However, your gelding is older – so I’d think injections would be OK for him. That being said, I’m all about trying other things BEFORE injections. Frankly, injections can be very expensive and there’s always a risk with them.

If it were my horse… I’d have a basic lameness exam done. I think your horse probably is lacking a lot of the muscling and fitness he needs to canter. Yes he probably has some arthritis too, but he might just need more fitness.

I’d talk with your vet. And ask about adequan! It is an IM injection. I think it’s a great “first step” before hock injections. It’s less expensive and less invasive.

I personally try to avoid long term drugs of any sort.

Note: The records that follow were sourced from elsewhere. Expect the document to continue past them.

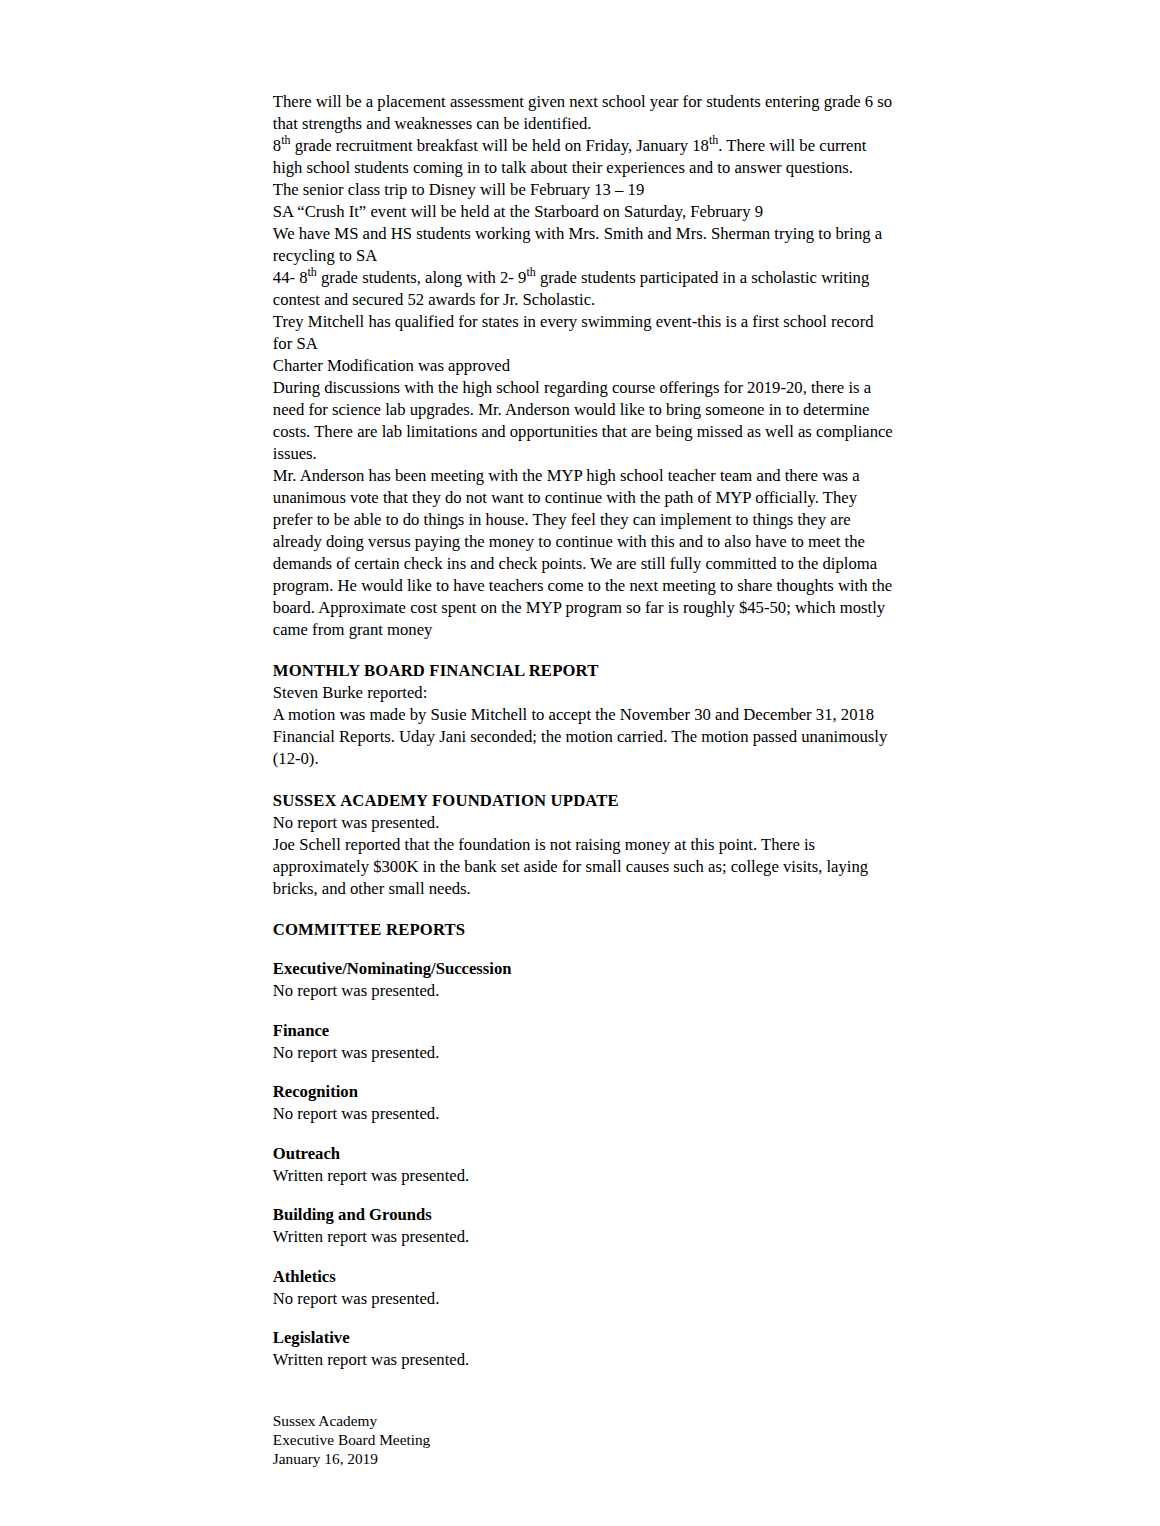There will be a placement assessment given next school year for students entering grade 6 so that strengths and weaknesses can be identified.
8th grade recruitment breakfast will be held on Friday, January 18th. There will be current high school students coming in to talk about their experiences and to answer questions.
The senior class trip to Disney will be February 13 – 19
SA “Crush It” event will be held at the Starboard on Saturday, February 9
We have MS and HS students working with Mrs. Smith and Mrs. Sherman trying to bring a recycling to SA
44- 8th grade students, along with 2- 9th grade students participated in a scholastic writing contest and secured 52 awards for Jr. Scholastic.
Trey Mitchell has qualified for states in every swimming event-this is a first school record for SA
Charter Modification was approved
During discussions with the high school regarding course offerings for 2019-20, there is a need for science lab upgrades. Mr. Anderson would like to bring someone in to determine costs. There are lab limitations and opportunities that are being missed as well as compliance issues.
Mr. Anderson has been meeting with the MYP high school teacher team and there was a unanimous vote that they do not want to continue with the path of MYP officially. They prefer to be able to do things in house. They feel they can implement to things they are already doing versus paying the money to continue with this and to also have to meet the demands of certain check ins and check points. We are still fully committed to the diploma program. He would like to have teachers come to the next meeting to share thoughts with the board. Approximate cost spent on the MYP program so far is roughly $45-50; which mostly came from grant money
MONTHLY BOARD FINANCIAL REPORT
Steven Burke reported:
A motion was made by Susie Mitchell to accept the November 30 and December 31, 2018 Financial Reports. Uday Jani seconded; the motion carried. The motion passed unanimously (12-0).
SUSSEX ACADEMY FOUNDATION UPDATE
No report was presented.
Joe Schell reported that the foundation is not raising money at this point. There is approximately $300K in the bank set aside for small causes such as; college visits, laying bricks, and other small needs.
COMMITTEE REPORTS
Executive/Nominating/Succession
No report was presented.
Finance
No report was presented.
Recognition
No report was presented.
Outreach
Written report was presented.
Building and Grounds
Written report was presented.
Athletics
No report was presented.
Legislative
Written report was presented.
Sussex Academy
Executive Board Meeting
January 16, 2019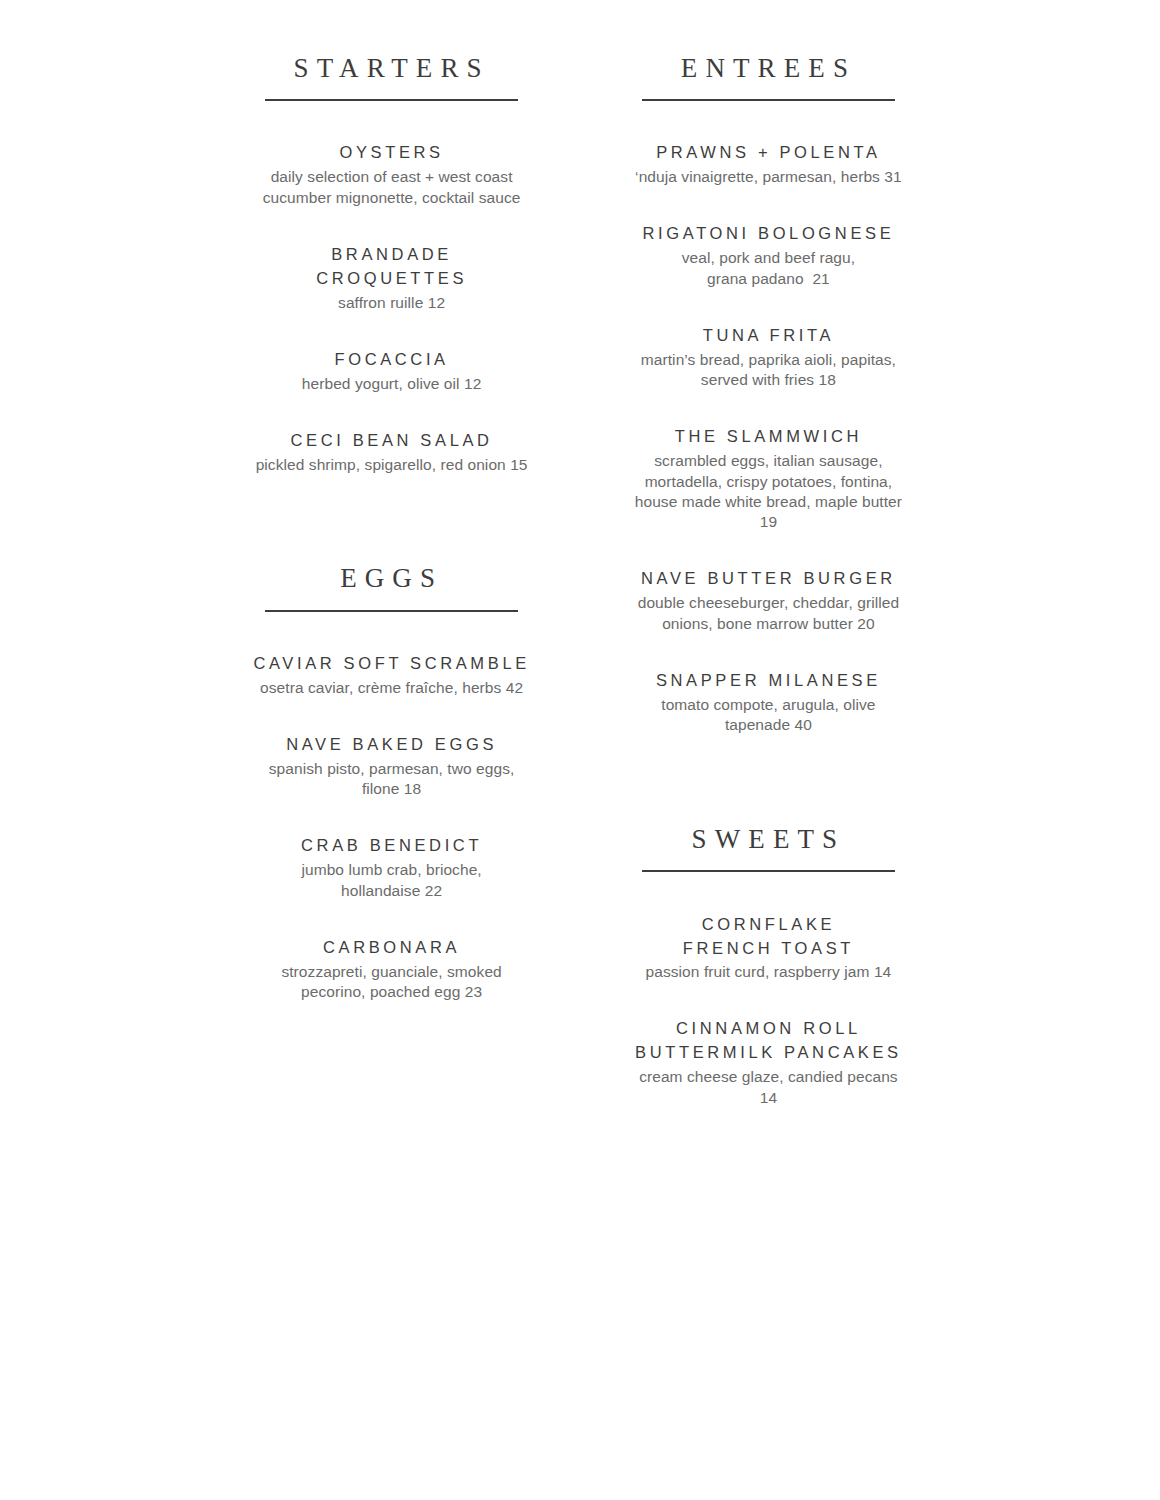Starters
Oysters
daily selection of east + west coast
cucumber mignonette, cocktail sauce
Brandade
Croquettes
saffron ruille 12
Focaccia
herbed yogurt, olive oil 12
Ceci Bean Salad
pickled shrimp, spigarello, red onion 15
Eggs
Caviar Soft Scramble
osetra caviar, crème fraîche, herbs 42
Nave Baked Eggs
spanish pisto, parmesan, two eggs,
filone 18
Crab Benedict
jumbo lumb crab, brioche,
hollandaise 22
Carbonara
strozzapreti, guanciale, smoked
pecorino, poached egg 23
Entrees
Prawns + Polenta
‘nduja vinaigrette, parmesan, herbs 31
Rigatoni Bolognese
veal, pork and beef ragu,
grana padano 21
Tuna Frita
martin’s bread, paprika aioli, papitas,
served with fries 18
The Slammwich
scrambled eggs, italian sausage,
mortadella, crispy potatoes, fontina,
house made white bread, maple butter
19
Nave Butter Burger
double cheeseburger, cheddar, grilled
onions, bone marrow butter 20
Snapper Milanese
tomato compote, arugula, olive
tapenade 40
Sweets
Cornflake
French Toast
passion fruit curd, raspberry jam 14
Cinnamon Roll
Buttermilk Pancakes
cream cheese glaze, candied pecans
14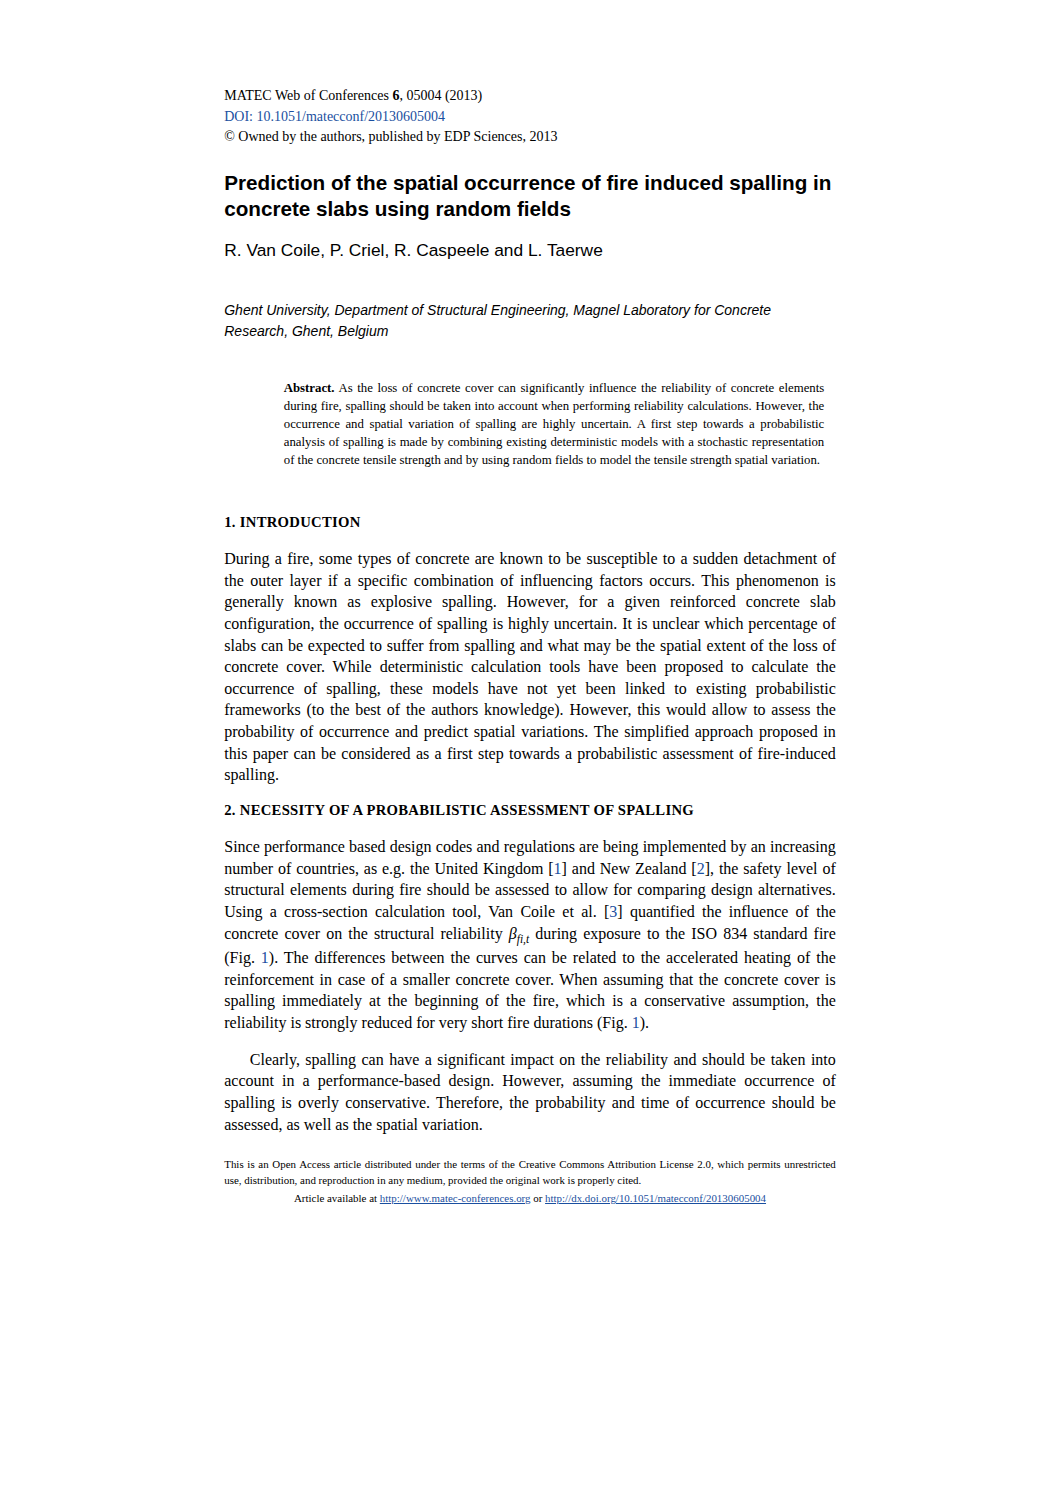MATEC Web of Conferences 6, 05004 (2013)
DOI: 10.1051/matecconf/20130605004
© Owned by the authors, published by EDP Sciences, 2013
Prediction of the spatial occurrence of fire induced spalling in concrete slabs using random fields
R. Van Coile, P. Criel, R. Caspeele and L. Taerwe
Ghent University, Department of Structural Engineering, Magnel Laboratory for Concrete Research, Ghent, Belgium
Abstract. As the loss of concrete cover can significantly influence the reliability of concrete elements during fire, spalling should be taken into account when performing reliability calculations. However, the occurrence and spatial variation of spalling are highly uncertain. A first step towards a probabilistic analysis of spalling is made by combining existing deterministic models with a stochastic representation of the concrete tensile strength and by using random fields to model the tensile strength spatial variation.
1. INTRODUCTION
During a fire, some types of concrete are known to be susceptible to a sudden detachment of the outer layer if a specific combination of influencing factors occurs. This phenomenon is generally known as explosive spalling. However, for a given reinforced concrete slab configuration, the occurrence of spalling is highly uncertain. It is unclear which percentage of slabs can be expected to suffer from spalling and what may be the spatial extent of the loss of concrete cover. While deterministic calculation tools have been proposed to calculate the occurrence of spalling, these models have not yet been linked to existing probabilistic frameworks (to the best of the authors knowledge). However, this would allow to assess the probability of occurrence and predict spatial variations. The simplified approach proposed in this paper can be considered as a first step towards a probabilistic assessment of fire-induced spalling.
2. NECESSITY OF A PROBABILISTIC ASSESSMENT OF SPALLING
Since performance based design codes and regulations are being implemented by an increasing number of countries, as e.g. the United Kingdom [1] and New Zealand [2], the safety level of structural elements during fire should be assessed to allow for comparing design alternatives. Using a cross-section calculation tool, Van Coile et al. [3] quantified the influence of the concrete cover on the structural reliability βfi,t during exposure to the ISO 834 standard fire (Fig. 1). The differences between the curves can be related to the accelerated heating of the reinforcement in case of a smaller concrete cover. When assuming that the concrete cover is spalling immediately at the beginning of the fire, which is a conservative assumption, the reliability is strongly reduced for very short fire durations (Fig. 1).
Clearly, spalling can have a significant impact on the reliability and should be taken into account in a performance-based design. However, assuming the immediate occurrence of spalling is overly conservative. Therefore, the probability and time of occurrence should be assessed, as well as the spatial variation.
This is an Open Access article distributed under the terms of the Creative Commons Attribution License 2.0, which permits unrestricted use, distribution, and reproduction in any medium, provided the original work is properly cited.
Article available at http://www.matec-conferences.org or http://dx.doi.org/10.1051/matecconf/20130605004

For myself and for my horse. Now I know sometimes some of us and some of them need a little bit of something to move comfortably, but I think you have a lot of options.

Good luck! Keep us posted!

First, asking a vet is the best choice here.

But for what its worth, I’ve had similar conversations with my vet. In an older horse like this, you might actually see more improvement with Equiox, as there may be something going on in more than just the hocks. I mean, he’s older and its not out of the realm of reasonable.

However, if the vet says it really is ONLY the hocks, the injections can be great. And you’re not ruining your horse by doing them.

My vet usually will offer both options, and let me decide which makes the most sense depending on budget and the horse in question.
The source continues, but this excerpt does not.